A balancing account is an accounting mechanism used by regulated utilities to keep track of the difference between projected expenses and actual expenses or projected revenues and actual revenues. When allowed by regulation (this varies greatly from state to state and even sometimes for utilities in the same state), any differences covered by the balancing account are added to or subtracted from future revenue requirements, thus insulating the utility and its customers from risks of revenue or expense deviations. Typical portions of the revenue requirement covered by balancing accounts may include fuel costs and revenue fluctuations due to energy use that differs from the forecast for utilities with revenue decoupling. The use of balancing accounts to stabilize revenues associated with weather conditions is called weather normalization.

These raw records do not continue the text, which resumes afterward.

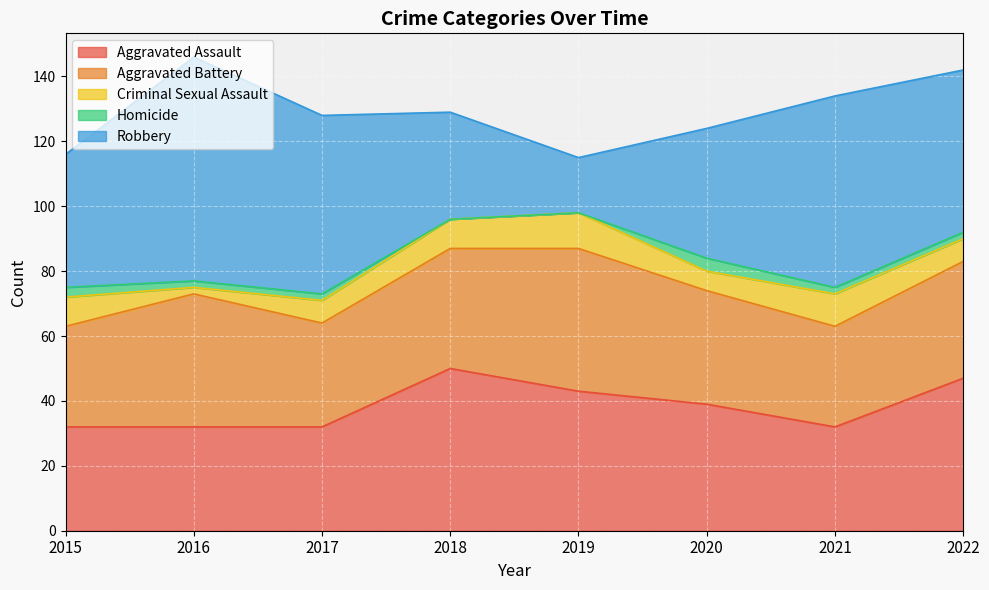

The Criminal Sexual Assault series shows 10 at 2017. True or false?

False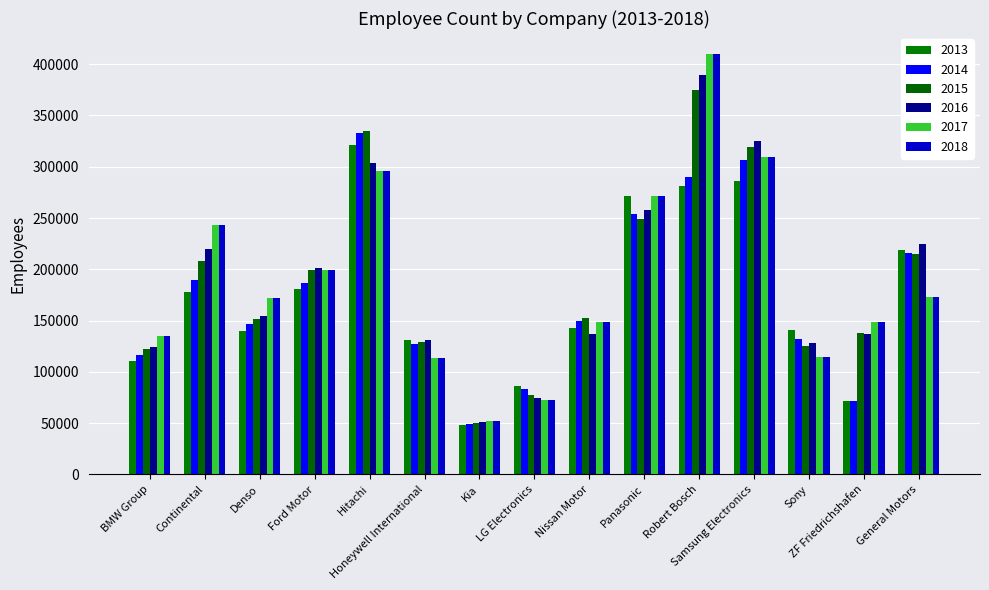

Which series has the largest total across all categories?

2016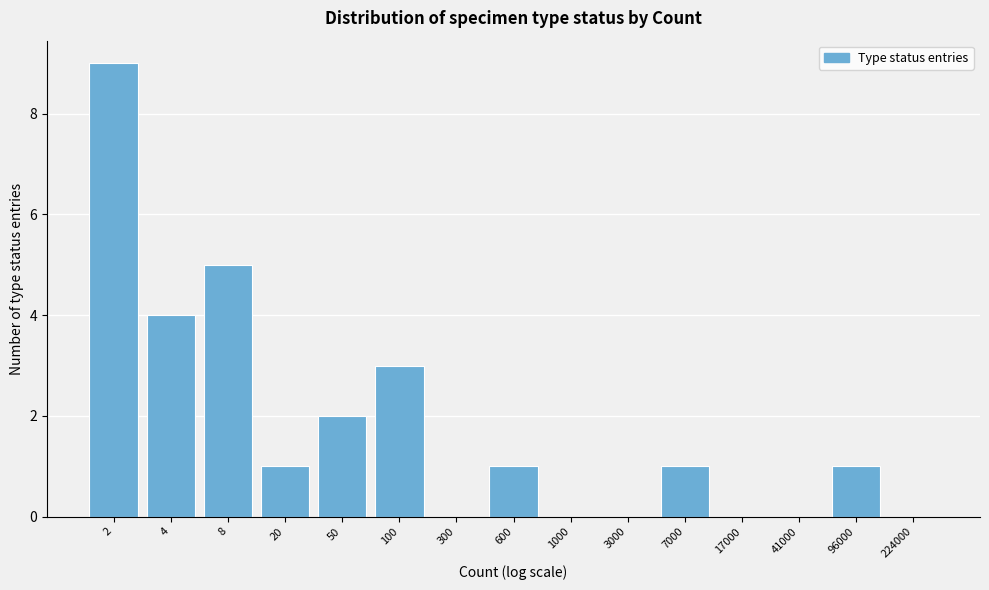

Reading left to right, transcribe all the data shown in this chart.

2=9	4=4	8=5	20=1	50=2	100=3	300=0	600=1	1000=0	3000=0	7000=1	17000=0	41000=0	96000=1	224000=0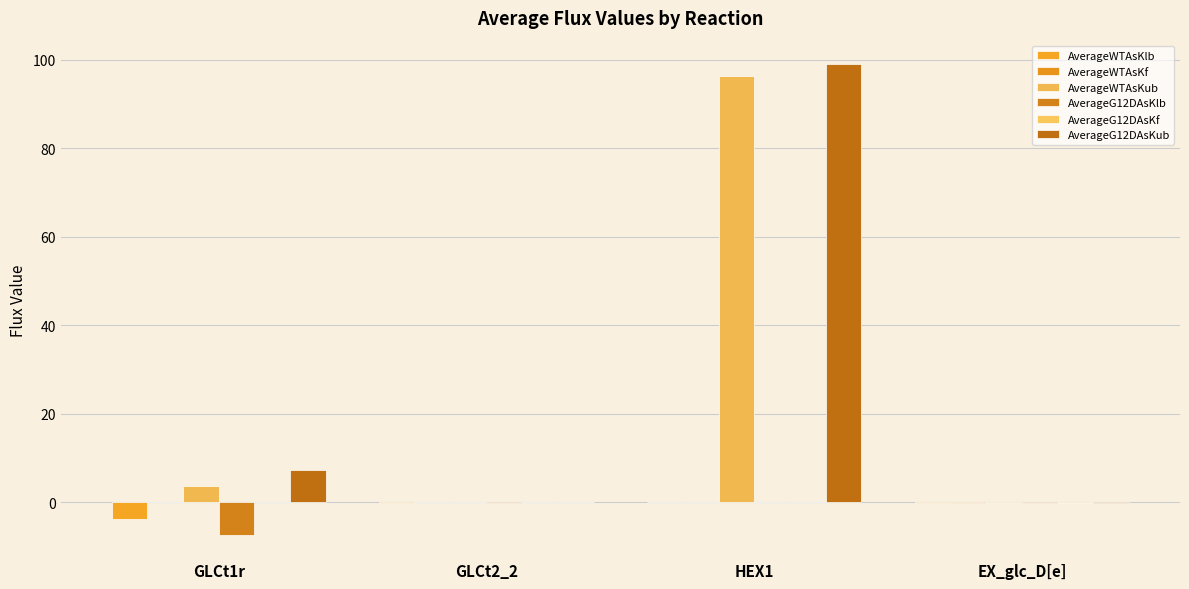

What value does the AverageWTAsKlb series have at GLCt2_2?

-0.1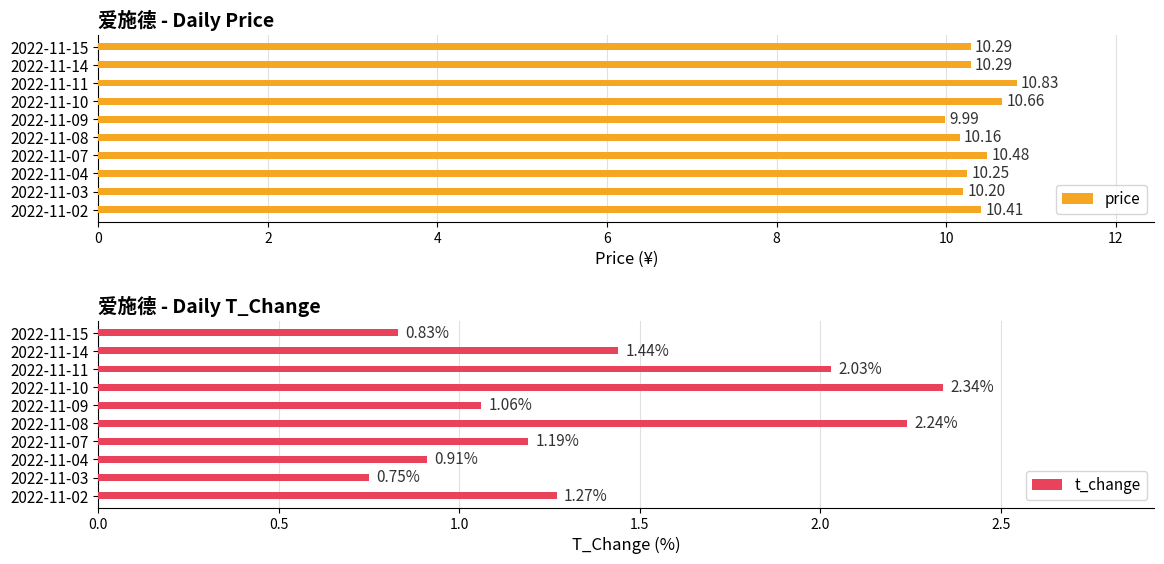

What is the sum of all price values?

103.6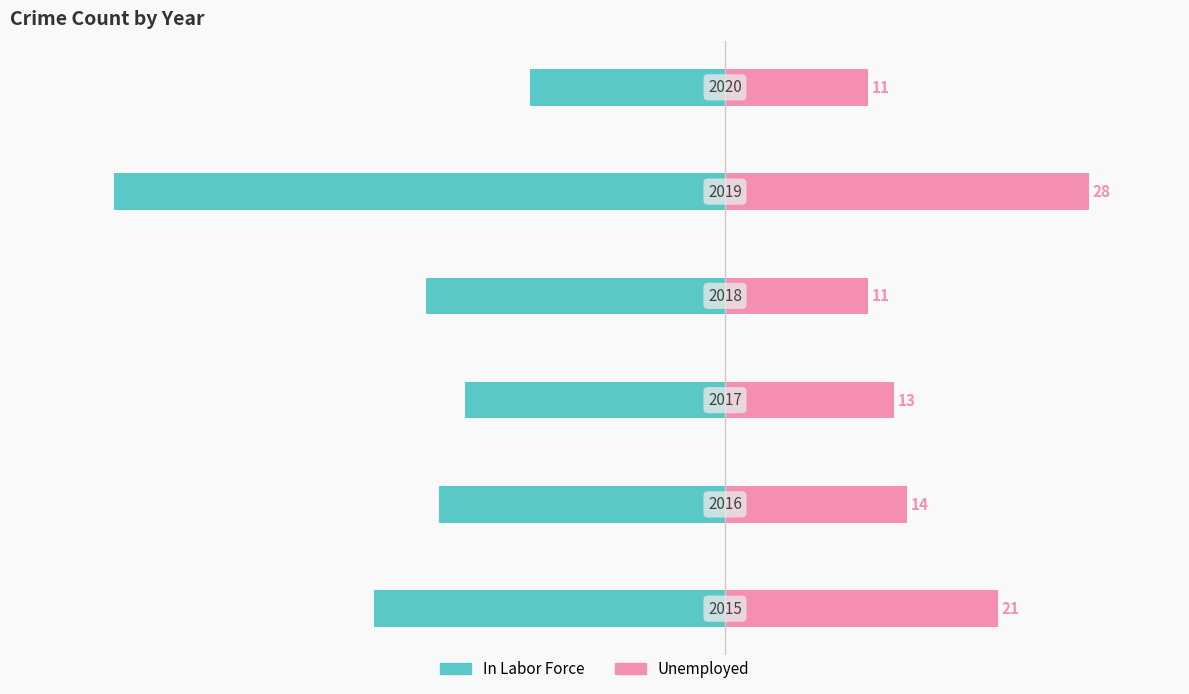

Reading left to right, transcribe all the data shown in this chart.

In Labor Force: -27	-22	-20	-23	-47	-15
Unemployed: 21	14	13	11	28	11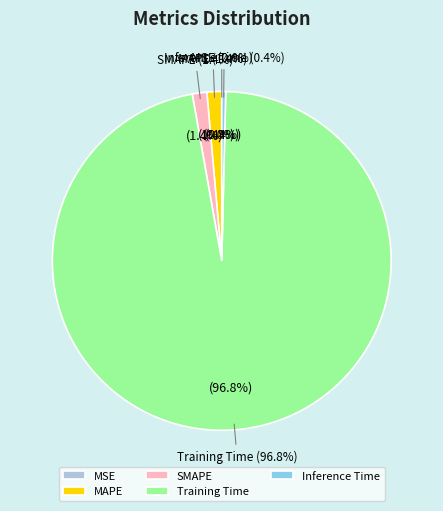

Is it true that SMAPE is 11% of the pie?

False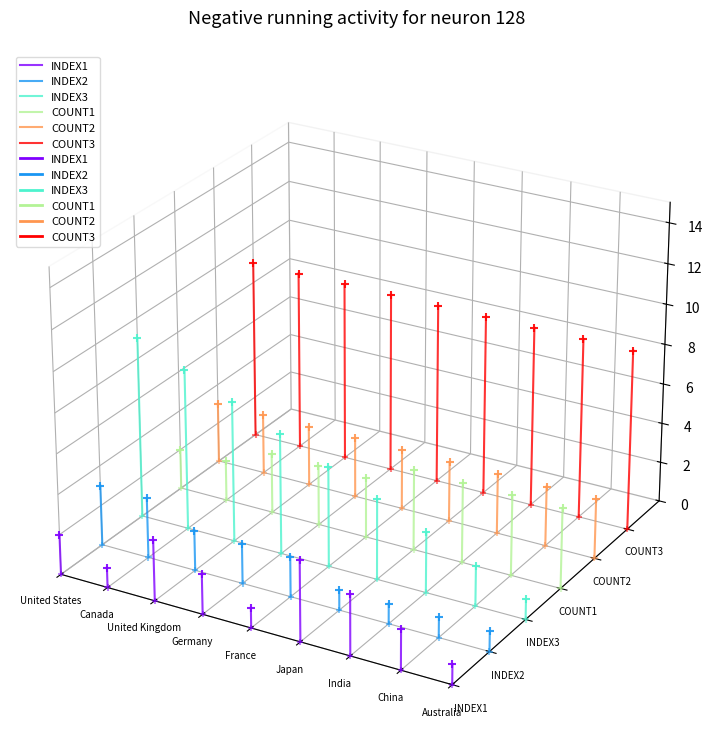

Which series has the largest total across all categories?

COUNT3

Balancing accounts can be either one-way or two-way. In a two-way balancing account, both overcollections and undercollections are tracked, and they are ultimately returned to or collected from ratepayers. But in a one-way balancing account, costs that fall short of the spending target are returned to ratepayers. If spending exceeds the target, the overage is not recoverable and is borne by shareholders. If the one-way balancing account is tracking revenues, those that fall short of the target are not recoverable and are again borne by shareholders. However, revenues in excess of the target are tracked and returned to ratepayers in a future rate cycle.
Note that a balancing account can be positive (the utility owes ratepayers) or negative (the ratepayers owe the utility). At the beginning of a rate-setting period, rates are set such that the balance is zeroed out, with balances amortized over a certain period of time. Amounts in a balancing account (either positive or negative) typically accrue interest.